### Instrucciones de la tarea
Reúne todas las líneas de las entradas que contengan la cadena "functionality". Distingue entre mayúsculas y minúsculas.

### Entradas mostradas
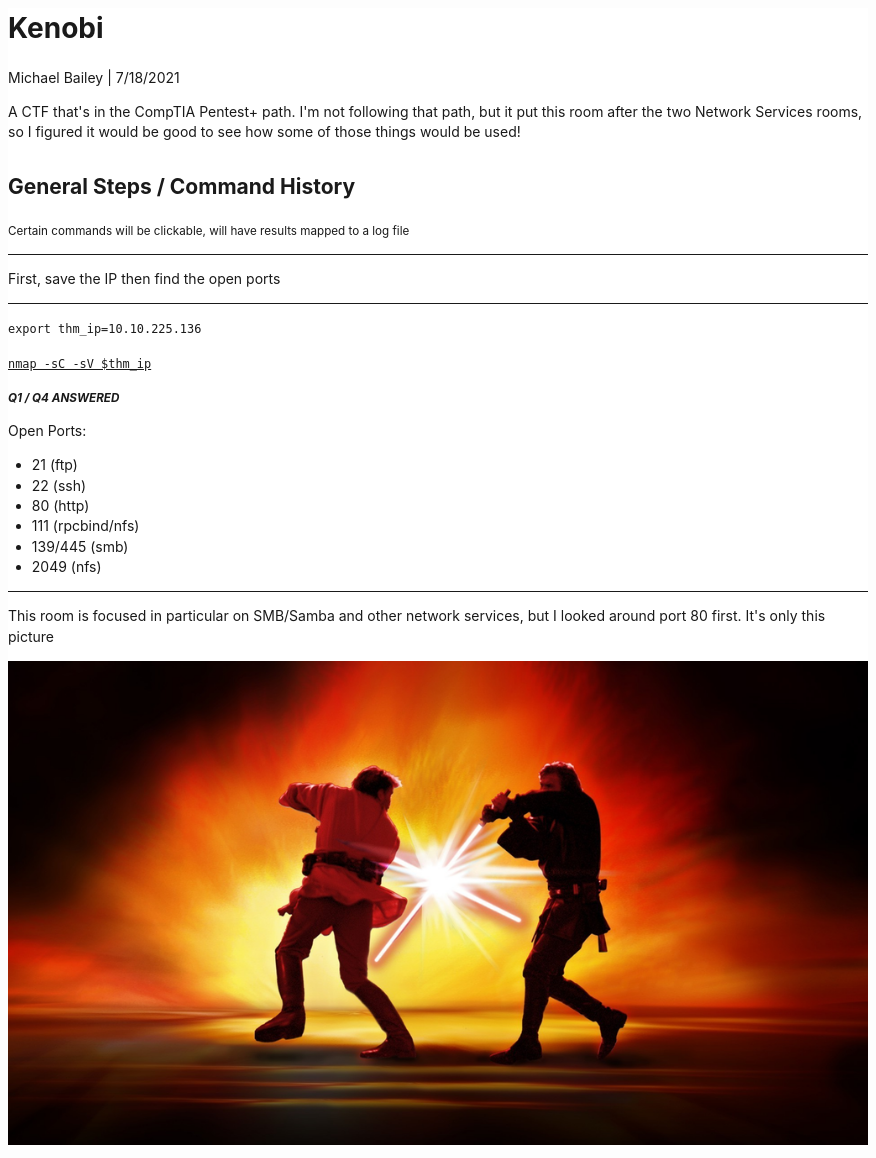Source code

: # Kenobi

Michael Bailey | 7/18/2021

A CTF that's in the CompTIA Pentest+ path. I'm not following that path, but it put this room after the two Network Services rooms, so I figured it would be good to see how some of those things would be used!

## General Steps / Command History

<small>Certain commands will be clickable, will have results mapped to a log file</small>

---

First, save the IP then find the open ports

---

`export thm_ip=10.10.225.136`

[`nmap -sC -sV $thm_ip`](./nmap_init.log)

<small><b><em>Q1 / Q4 ANSWERED</em></b></small>

Open Ports:

- 21 (ftp)
- 22 (ssh)
- 80 (http)
- 111 (rpcbind/nfs)
- 139/445 (smb)
- 2049 (nfs)

---

This room is focused in particular on SMB/Samba and other network services, but I looked around port 80 first. It's only this picture

![star wars obi wan and anikan fight from the Episode 3](./image.jpg)
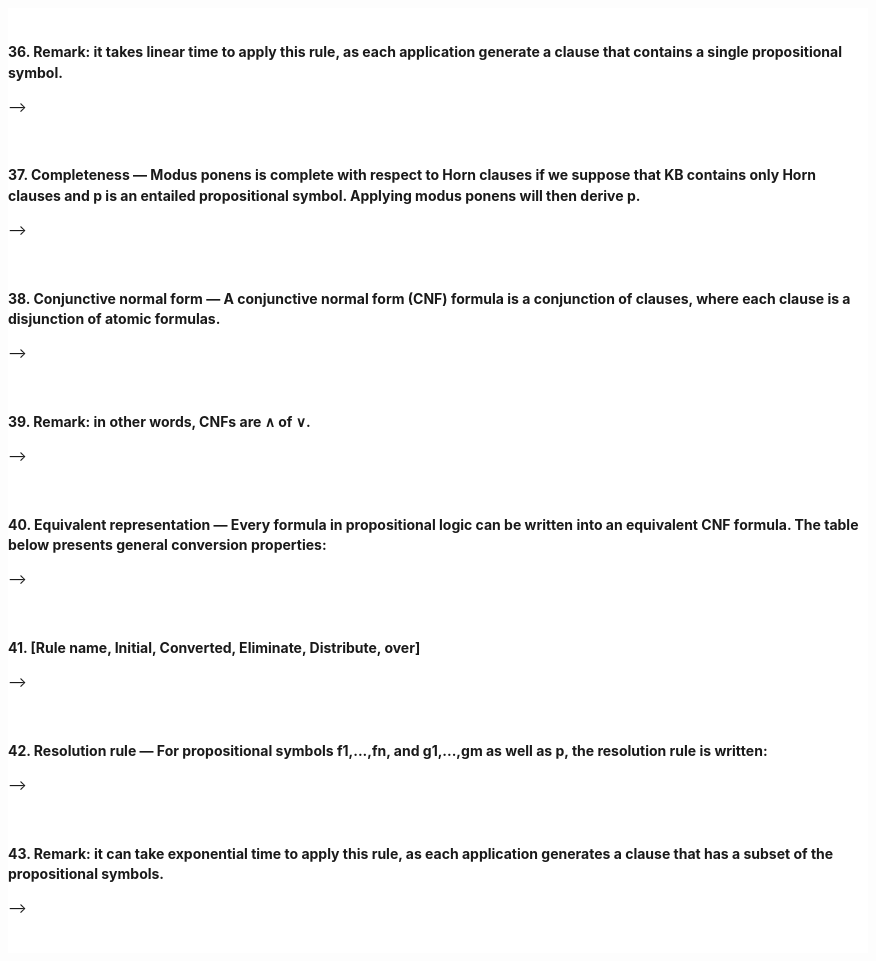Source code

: <br>


**36. Remark: it takes linear time to apply this rule, as each application generate a clause that contains a single propositional symbol.**

&#10230;

<br>


**37. Completeness ― Modus ponens is complete with respect to Horn clauses if we suppose that KB contains only Horn clauses and p is an entailed propositional symbol. Applying modus ponens will then derive p.**

&#10230;

<br>


**38. Conjunctive normal form ― A conjunctive normal form (CNF) formula is a conjunction of clauses, where each clause is a disjunction of atomic formulas.**

&#10230;

<br>


**39. Remark: in other words, CNFs are ∧ of ∨.**

&#10230;

<br>


**40. Equivalent representation ― Every formula in propositional logic can be written into an equivalent CNF formula. The table below presents general conversion properties:**

&#10230;

<br>


**41. [Rule name, Initial, Converted, Eliminate, Distribute, over]**

&#10230;

<br>


**42. Resolution rule ― For propositional symbols f1,...,fn, and g1,...,gm as well as p, the resolution rule is written:**

&#10230;

<br>


**43. Remark: it can take exponential time to apply this rule, as each application generates a clause that has a subset of the propositional symbols.**

&#10230;

<br>

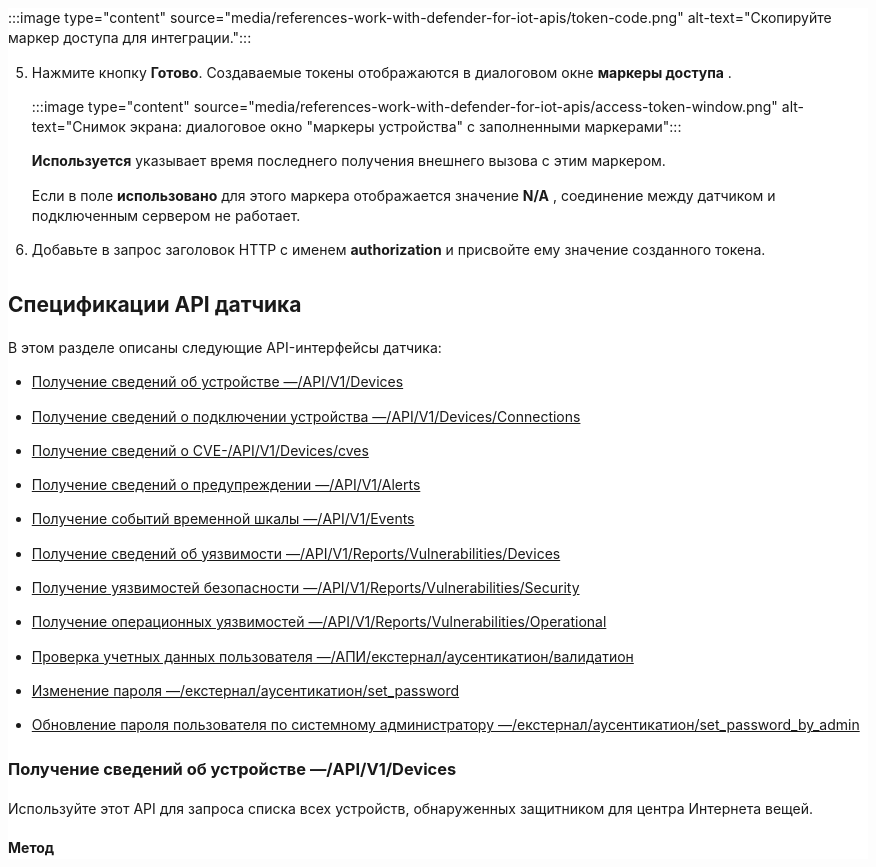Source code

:    :::image type="content" source="media/references-work-with-defender-for-iot-apis/token-code.png" alt-text="Скопируйте маркер доступа для интеграции.":::

5. Нажмите кнопку **Готово**. Создаваемые токены отображаются в диалоговом окне **маркеры доступа** .
   
   :::image type="content" source="media/references-work-with-defender-for-iot-apis/access-token-window.png" alt-text="Снимок экрана: диалоговое окно &quot;маркеры устройства&quot; с заполненными маркерами":::

   **Используется** указывает время последнего получения внешнего вызова с этим маркером.

   Если в поле **использовано** для этого маркера отображается значение **N/A** , соединение между датчиком и подключенным сервером не работает.

6. Добавьте в запрос заголовок HTTP с именем **authorization** и присвойте ему значение созданного токена.

## <a name="sensor-api-specifications"></a>Спецификации API датчика

В этом разделе описаны следующие API-интерфейсы датчика:

- [Получение сведений об устройстве —/API/V1/Devices](#retrieve-device-information---apiv1devices)

- [Получение сведений о подключении устройства —/API/V1/Devices/Connections](#retrieve-device-connection-information---apiv1devicesconnections)

- [Получение сведений о CVE-/API/V1/Devices/cves](#retrieve-information-on-cves---apiv1devicescves)

- [Получение сведений о предупреждении —/API/V1/Alerts](#retrieve-alert-information---apiv1alerts)

- [Получение событий временной шкалы —/API/V1/Events](#retrieve-timeline-events---apiv1events)

- [Получение сведений об уязвимости —/API/V1/Reports/Vulnerabilities/Devices](#retrieve-vulnerability-information---apiv1reportsvulnerabilitiesdevices)

- [Получение уязвимостей безопасности —/API/V1/Reports/Vulnerabilities/Security](#retrieve-security-vulnerabilities---apiv1reportsvulnerabilitiessecurity)

- [Получение операционных уязвимостей —/API/V1/Reports/Vulnerabilities/Operational](#retrieve-operational-vulnerabilities---apiv1reportsvulnerabilitiesoperational)

- [Проверка учетных данных пользователя —/АПИ/екстернал/аусентикатион/валидатион](#validate-user-credentials---apiexternalauthenticationvalidation)

- [Изменение пароля —/екстернал/аусентикатион/set_password](#change-password---externalauthenticationset_password)

- [Обновление пароля пользователя по системному администратору —/екстернал/аусентикатион/set_password_by_admin](#user-password-update-by-system-admin---externalauthenticationset_password_by_admin)

### <a name="retrieve-device-information---apiv1devices"></a>Получение сведений об устройстве —/API/V1/Devices

Используйте этот API для запроса списка всех устройств, обнаруженных защитником для центра Интернета вещей.

#### <a name="method"></a>Метод
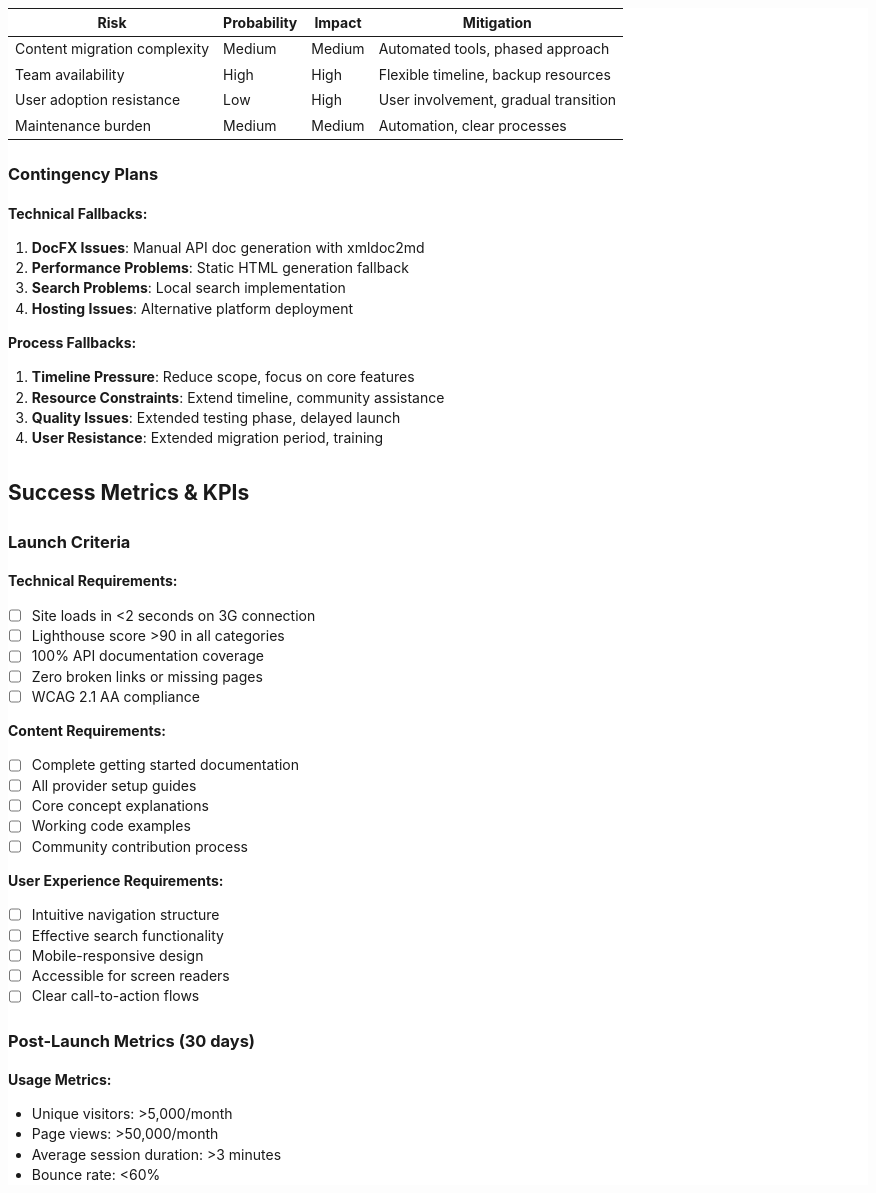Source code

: | Risk | Probability | Impact | Mitigation |
|------|-------------|--------|------------|
| Content migration complexity | Medium | Medium | Automated tools, phased approach |
| Team availability | High | High | Flexible timeline, backup resources |
| User adoption resistance | Low | High | User involvement, gradual transition |
| Maintenance burden | Medium | Medium | Automation, clear processes |

### Contingency Plans

**Technical Fallbacks:**
1. **DocFX Issues**: Manual API doc generation with xmldoc2md
2. **Performance Problems**: Static HTML generation fallback
3. **Search Problems**: Local search implementation
4. **Hosting Issues**: Alternative platform deployment

**Process Fallbacks:**
1. **Timeline Pressure**: Reduce scope, focus on core features
2. **Resource Constraints**: Extend timeline, community assistance
3. **Quality Issues**: Extended testing phase, delayed launch
4. **User Resistance**: Extended migration period, training

## Success Metrics & KPIs

### Launch Criteria

**Technical Requirements:**
- [ ] Site loads in <2 seconds on 3G connection
- [ ] Lighthouse score >90 in all categories
- [ ] 100% API documentation coverage
- [ ] Zero broken links or missing pages
- [ ] WCAG 2.1 AA compliance

**Content Requirements:**
- [ ] Complete getting started documentation
- [ ] All provider setup guides
- [ ] Core concept explanations
- [ ] Working code examples
- [ ] Community contribution process

**User Experience Requirements:**
- [ ] Intuitive navigation structure
- [ ] Effective search functionality
- [ ] Mobile-responsive design
- [ ] Accessible for screen readers
- [ ] Clear call-to-action flows

### Post-Launch Metrics (30 days)

**Usage Metrics:**
- Unique visitors: >5,000/month
- Page views: >50,000/month
- Average session duration: >3 minutes
- Bounce rate: <60%

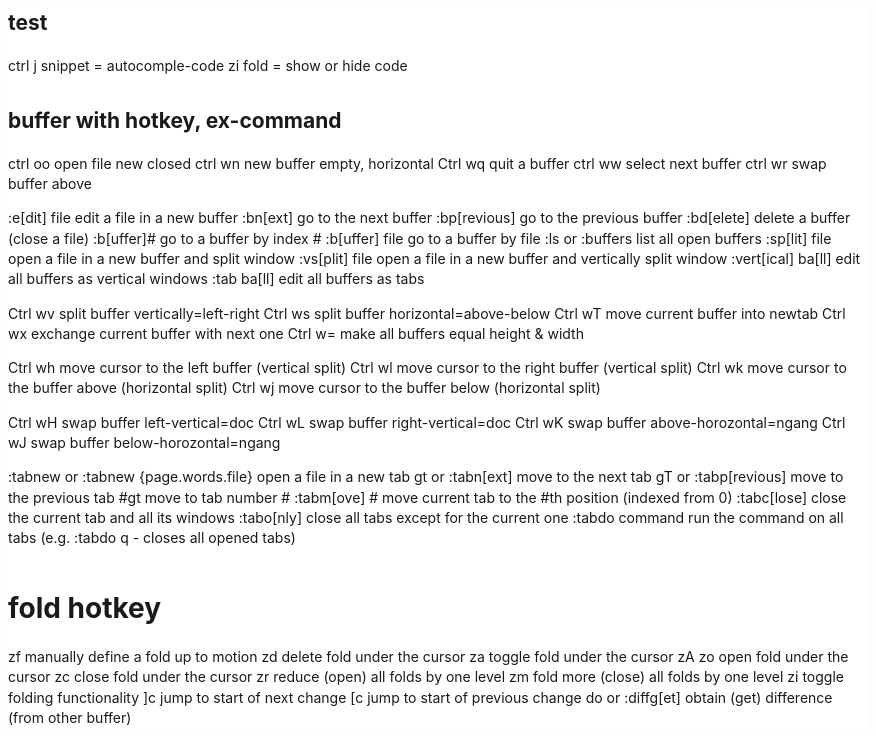 ## test <a href="test"></a>


ctrl j          snippet = autocomple-code
zi              fold = show or hide code

## buffer with hotkey, ex-command
ctrl oo         open file new closed
ctrl wn         new buffer empty, horizontal
Ctrl wq         quit a buffer
ctrl ww         select next buffer
ctrl wr         swap buffer above

:e[dit] file            edit a file in a new buffer
:bn[ext]                go to the next buffer
:bp[revious]            go to the previous buffer
:bd[elete]              delete a buffer (close a file)
:b[uffer]#              go to a buffer by index #
:b[uffer] file          go to a buffer by file
:ls or :buffers         list all open buffers
:sp[lit] file           open a file in a new buffer and split window
:vs[plit] file          open a file in a new buffer and vertically split window
:vert[ical] ba[ll]       edit all buffers as vertical windows
:tab ba[ll]              edit all buffers as tabs

Ctrl wv        split buffer vertically=left-right
Ctrl ws        split buffer horizontal=above-below
Ctrl wT        move current buffer into newtab
Ctrl wx        exchange current buffer with next one
Ctrl w=        make all buffers equal height & width

Ctrl wh        move cursor to the left buffer (vertical split)
Ctrl wl        move cursor to the right buffer (vertical split)
Ctrl wk        move cursor to the buffer above (horizontal split)
Ctrl wj        move cursor to the buffer below (horizontal split)

Ctrl wH        swap buffer left-vertical=doc
Ctrl wL        swap buffer right-vertical=doc
Ctrl wK        swap buffer above-horozontal=ngang
Ctrl wJ        swap buffer below-horozontal=ngang


:tabnew or :tabnew {page.words.file}         open a file in a new tab
gt or :tabn[ext]                 move to the next tab
gT or :tabp[revious]             move to the previous tab
#gt                          move to tab number #
:tabm[ove] #                 move current tab to the #th position (indexed from 0)
:tabc[lose]                  close the current tab and all its windows
:tabo[nly]                   close all tabs except for the current one
:tabdo command               run the command on all tabs (e.g. :tabdo q - closes all opened tabs)

# fold hotkey
zf       manually define a fold up to motion
zd       delete fold under the cursor
za       toggle fold under the cursor
zA
zo       open fold under the cursor
zc       close fold under the cursor
zr       reduce (open) all folds by one level
zm       fold more (close) all folds by one level
zi       toggle folding functionality
]c       jump to start of next change
[c       jump to start of previous change
do or :diffg[et]             obtain (get) difference (from other buffer)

### Resultado del ejercicio
- [ ] Effective search functionality
zi       toggle folding functionality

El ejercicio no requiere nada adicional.